SS United States at sea, 1950s. Photo: Public Domain (John Oxley Library, State Library of Queensland)
SS United States at sea, 1950s.
Photo: Public Domain (John Oxley Library, State Library of Queensland)

The SS United States, once a majestic ocean liner larger than Titanic and decaying away in Philadelphia for two decades, might have a new lease on life. Crystal Cruises, a luxury travel company, has announced plans to overhaul the ship providing it passes a nine month feasibility study. The estimated cost of the overhaul is $700 million. The gutted and rusty ship is owned by a conservation group, SS United States Conservancy, that made the deal with Crystal Cruises.

The ship was launched in 1951 and constructed entirely in the United States.
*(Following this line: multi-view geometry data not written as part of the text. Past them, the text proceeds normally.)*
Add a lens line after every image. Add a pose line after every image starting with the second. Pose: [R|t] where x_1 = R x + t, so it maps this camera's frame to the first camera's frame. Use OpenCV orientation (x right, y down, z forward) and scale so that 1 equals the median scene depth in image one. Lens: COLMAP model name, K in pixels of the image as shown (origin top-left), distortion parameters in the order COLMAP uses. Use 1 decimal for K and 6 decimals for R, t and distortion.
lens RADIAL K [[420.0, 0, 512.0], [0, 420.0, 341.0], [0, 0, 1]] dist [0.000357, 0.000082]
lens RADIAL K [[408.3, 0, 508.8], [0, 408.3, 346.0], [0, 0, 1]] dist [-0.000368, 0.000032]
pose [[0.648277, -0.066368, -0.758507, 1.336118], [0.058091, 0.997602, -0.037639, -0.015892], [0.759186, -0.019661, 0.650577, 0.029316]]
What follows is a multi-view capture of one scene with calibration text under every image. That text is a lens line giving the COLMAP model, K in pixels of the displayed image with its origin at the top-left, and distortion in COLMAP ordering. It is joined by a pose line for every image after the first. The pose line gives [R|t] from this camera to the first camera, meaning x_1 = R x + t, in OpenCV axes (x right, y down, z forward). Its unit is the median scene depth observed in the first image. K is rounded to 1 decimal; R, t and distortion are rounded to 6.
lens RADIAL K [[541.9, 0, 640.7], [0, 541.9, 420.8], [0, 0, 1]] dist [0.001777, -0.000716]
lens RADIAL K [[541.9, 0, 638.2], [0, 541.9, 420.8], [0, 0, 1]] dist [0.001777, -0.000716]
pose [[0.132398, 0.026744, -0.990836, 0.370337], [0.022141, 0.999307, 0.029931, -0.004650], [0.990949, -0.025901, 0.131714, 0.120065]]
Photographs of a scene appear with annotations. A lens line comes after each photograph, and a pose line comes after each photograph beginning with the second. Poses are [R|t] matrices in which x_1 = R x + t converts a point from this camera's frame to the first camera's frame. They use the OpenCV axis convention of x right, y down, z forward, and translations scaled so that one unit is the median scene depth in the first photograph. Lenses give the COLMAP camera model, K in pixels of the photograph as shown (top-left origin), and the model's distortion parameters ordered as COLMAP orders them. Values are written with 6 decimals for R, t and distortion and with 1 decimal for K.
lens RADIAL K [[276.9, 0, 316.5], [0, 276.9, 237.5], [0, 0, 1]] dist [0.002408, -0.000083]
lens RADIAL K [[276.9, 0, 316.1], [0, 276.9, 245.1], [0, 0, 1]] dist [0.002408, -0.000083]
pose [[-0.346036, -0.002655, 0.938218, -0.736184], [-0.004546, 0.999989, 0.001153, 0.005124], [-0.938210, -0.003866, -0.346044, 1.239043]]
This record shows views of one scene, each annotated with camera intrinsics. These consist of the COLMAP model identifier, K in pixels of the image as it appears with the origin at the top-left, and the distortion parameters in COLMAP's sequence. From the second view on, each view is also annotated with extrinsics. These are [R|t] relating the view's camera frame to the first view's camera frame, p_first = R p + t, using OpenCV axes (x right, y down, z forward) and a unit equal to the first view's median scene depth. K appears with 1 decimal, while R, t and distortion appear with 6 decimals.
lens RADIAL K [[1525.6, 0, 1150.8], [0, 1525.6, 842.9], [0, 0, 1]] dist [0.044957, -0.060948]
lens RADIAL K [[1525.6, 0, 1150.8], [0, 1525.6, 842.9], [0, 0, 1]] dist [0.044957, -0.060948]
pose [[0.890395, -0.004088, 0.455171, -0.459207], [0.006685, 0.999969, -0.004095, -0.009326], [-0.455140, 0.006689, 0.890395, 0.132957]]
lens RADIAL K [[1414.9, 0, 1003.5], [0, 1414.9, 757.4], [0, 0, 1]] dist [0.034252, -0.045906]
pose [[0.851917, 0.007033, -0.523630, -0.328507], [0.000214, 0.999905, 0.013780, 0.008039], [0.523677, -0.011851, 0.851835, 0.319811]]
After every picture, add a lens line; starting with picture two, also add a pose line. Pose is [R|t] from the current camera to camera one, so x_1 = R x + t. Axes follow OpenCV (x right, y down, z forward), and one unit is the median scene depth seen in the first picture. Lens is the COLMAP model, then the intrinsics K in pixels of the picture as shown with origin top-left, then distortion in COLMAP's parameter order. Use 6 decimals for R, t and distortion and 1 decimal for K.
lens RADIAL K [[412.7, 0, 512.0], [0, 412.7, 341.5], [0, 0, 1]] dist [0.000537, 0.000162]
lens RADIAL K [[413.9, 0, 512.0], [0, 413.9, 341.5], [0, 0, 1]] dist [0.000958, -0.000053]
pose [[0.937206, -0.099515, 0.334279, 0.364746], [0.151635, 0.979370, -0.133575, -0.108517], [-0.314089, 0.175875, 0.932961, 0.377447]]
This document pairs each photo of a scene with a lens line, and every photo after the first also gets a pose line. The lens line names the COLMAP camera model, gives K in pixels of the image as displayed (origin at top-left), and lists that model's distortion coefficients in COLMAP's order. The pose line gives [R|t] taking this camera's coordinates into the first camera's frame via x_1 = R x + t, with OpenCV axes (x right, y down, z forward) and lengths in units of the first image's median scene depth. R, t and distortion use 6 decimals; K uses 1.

It was the fastest ocean liner of her day and won the Blue Riband for its crossing speed. It remained in service till 1969 when transatlantic ocean travel had dwindled. After that it fell into different hands. Its fittings and furniture were auctioned off and many plans advanced for its use never materialized. The SS United States Conservancy bought the ship in 2011 hoping to restore it for use in a waterfront exhibition. However the costs associated with that along with ongoing docking fees made this difficult and plans were made to scrap the ship if funding was not found. The contract with Crystal Cruises requires them to pay the docking fees for nine months during the feasibility study.